▸ Saved data entries
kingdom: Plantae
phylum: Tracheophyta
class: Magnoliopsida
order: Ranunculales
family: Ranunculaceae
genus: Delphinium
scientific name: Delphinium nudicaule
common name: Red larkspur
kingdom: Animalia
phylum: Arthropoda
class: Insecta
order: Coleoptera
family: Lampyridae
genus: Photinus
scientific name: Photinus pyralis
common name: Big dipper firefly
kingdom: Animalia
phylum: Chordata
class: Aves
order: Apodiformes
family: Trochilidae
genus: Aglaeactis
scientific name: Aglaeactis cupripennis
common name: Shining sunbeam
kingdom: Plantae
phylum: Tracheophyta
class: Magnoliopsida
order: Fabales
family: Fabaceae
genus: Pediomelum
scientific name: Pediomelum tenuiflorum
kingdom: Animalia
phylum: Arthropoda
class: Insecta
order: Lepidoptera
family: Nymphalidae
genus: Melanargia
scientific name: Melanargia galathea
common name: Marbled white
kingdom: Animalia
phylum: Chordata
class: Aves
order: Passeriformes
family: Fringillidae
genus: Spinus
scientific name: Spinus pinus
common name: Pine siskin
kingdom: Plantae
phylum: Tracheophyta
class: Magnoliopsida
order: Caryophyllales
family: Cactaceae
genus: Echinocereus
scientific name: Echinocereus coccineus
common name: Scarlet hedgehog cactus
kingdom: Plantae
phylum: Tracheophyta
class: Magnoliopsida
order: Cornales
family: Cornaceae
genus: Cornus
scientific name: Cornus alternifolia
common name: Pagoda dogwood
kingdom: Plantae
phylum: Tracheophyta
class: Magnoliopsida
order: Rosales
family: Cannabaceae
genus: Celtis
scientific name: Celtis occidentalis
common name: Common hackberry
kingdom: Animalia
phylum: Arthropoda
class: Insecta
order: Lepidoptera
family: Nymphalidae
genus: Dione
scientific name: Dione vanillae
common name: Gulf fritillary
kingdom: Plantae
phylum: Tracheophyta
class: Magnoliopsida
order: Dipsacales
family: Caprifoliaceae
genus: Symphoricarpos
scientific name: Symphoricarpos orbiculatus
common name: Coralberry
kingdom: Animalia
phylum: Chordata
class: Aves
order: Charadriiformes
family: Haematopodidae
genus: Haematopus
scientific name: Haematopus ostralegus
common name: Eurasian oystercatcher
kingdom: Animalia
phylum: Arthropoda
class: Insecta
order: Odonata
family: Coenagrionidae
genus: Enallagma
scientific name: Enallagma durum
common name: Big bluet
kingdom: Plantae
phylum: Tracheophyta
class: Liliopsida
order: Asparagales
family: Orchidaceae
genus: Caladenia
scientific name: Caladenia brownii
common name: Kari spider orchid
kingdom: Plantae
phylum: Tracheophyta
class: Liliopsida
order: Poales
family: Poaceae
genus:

▸ Exercise details
Please copy every line of the records above, leaving each one unchanged.

▸ Output of the task
kingdom: Plantae
phylum: Tracheophyta
class: Magnoliopsida
order: Ranunculales
family: Ranunculaceae
genus: Delphinium
scientific name: Delphinium nudicaule
common name: Red larkspur
kingdom: Animalia
phylum: Arthropoda
class: Insecta
order: Coleoptera
family: Lampyridae
genus: Photinus
scientific name: Photinus pyralis
common name: Big dipper firefly
kingdom: Animalia
phylum: Chordata
class: Aves
order: Apodiformes
family: Trochilidae
genus: Aglaeactis
scientific name: Aglaeactis cupripennis
common name: Shining sunbeam
kingdom: Plantae
phylum: Tracheophyta
class: Magnoliopsida
order: Fabales
family: Fabaceae
genus: Pediomelum
scientific name: Pediomelum tenuiflorum
kingdom: Animalia
phylum: Arthropoda
class: Insecta
order: Lepidoptera
family: Nymphalidae
genus: Melanargia
scientific name: Melanargia galathea
common name: Marbled white
kingdom: Animalia
phylum: Chordata
class: Aves
order: Passeriformes
family: Fringillidae
genus: Spinus
scientific name: Spinus pinus
common name: Pine siskin
kingdom: Plantae
phylum: Tracheophyta
class: Magnoliopsida
order: Caryophyllales
family: Cactaceae
genus: Echinocereus
scientific name: Echinocereus coccineus
common name: Scarlet hedgehog cactus
kingdom: Plantae
phylum: Tracheophyta
class: Magnoliopsida
order: Cornales
family: Cornaceae
genus: Cornus
scientific name: Cornus alternifolia
common name: Pagoda dogwood
kingdom: Plantae
phylum: Tracheophyta
class: Magnoliopsida
order: Rosales
family: Cannabaceae
genus: Celtis
scientific name: Celtis occidentalis
common name: Common hackberry
kingdom: Animalia
phylum: Arthropoda
class: Insecta
order: Lepidoptera
family: Nymphalidae
genus: Dione
scientific name: Dione vanillae
common name: Gulf fritillary
kingdom: Plantae
phylum: Tracheophyta
class: Magnoliopsida
order: Dipsacales
family: Caprifoliaceae
genus: Symphoricarpos
scientific name: Symphoricarpos orbiculatus
common name: Coralberry
kingdom: Animalia
phylum: Chordata
class: Aves
order: Charadriiformes
family: Haematopodidae
genus: Haematopus
scientific name: Haematopus ostralegus
common name: Eurasian oystercatcher
kingdom: Animalia
phylum: Arthropoda
class: Insecta
order: Odonata
family: Coenagrionidae
genus: Enallagma
scientific name: Enallagma durum
common name: Big bluet
kingdom: Plantae
phylum: Tracheophyta
class: Liliopsida
order: Asparagales
family: Orchidaceae
genus: Caladenia
scientific name: Caladenia brownii
common name: Kari spider orchid
kingdom: Plantae
phylum: Tracheophyta
class: Liliopsida
order: Poales
family: Poaceae
genus:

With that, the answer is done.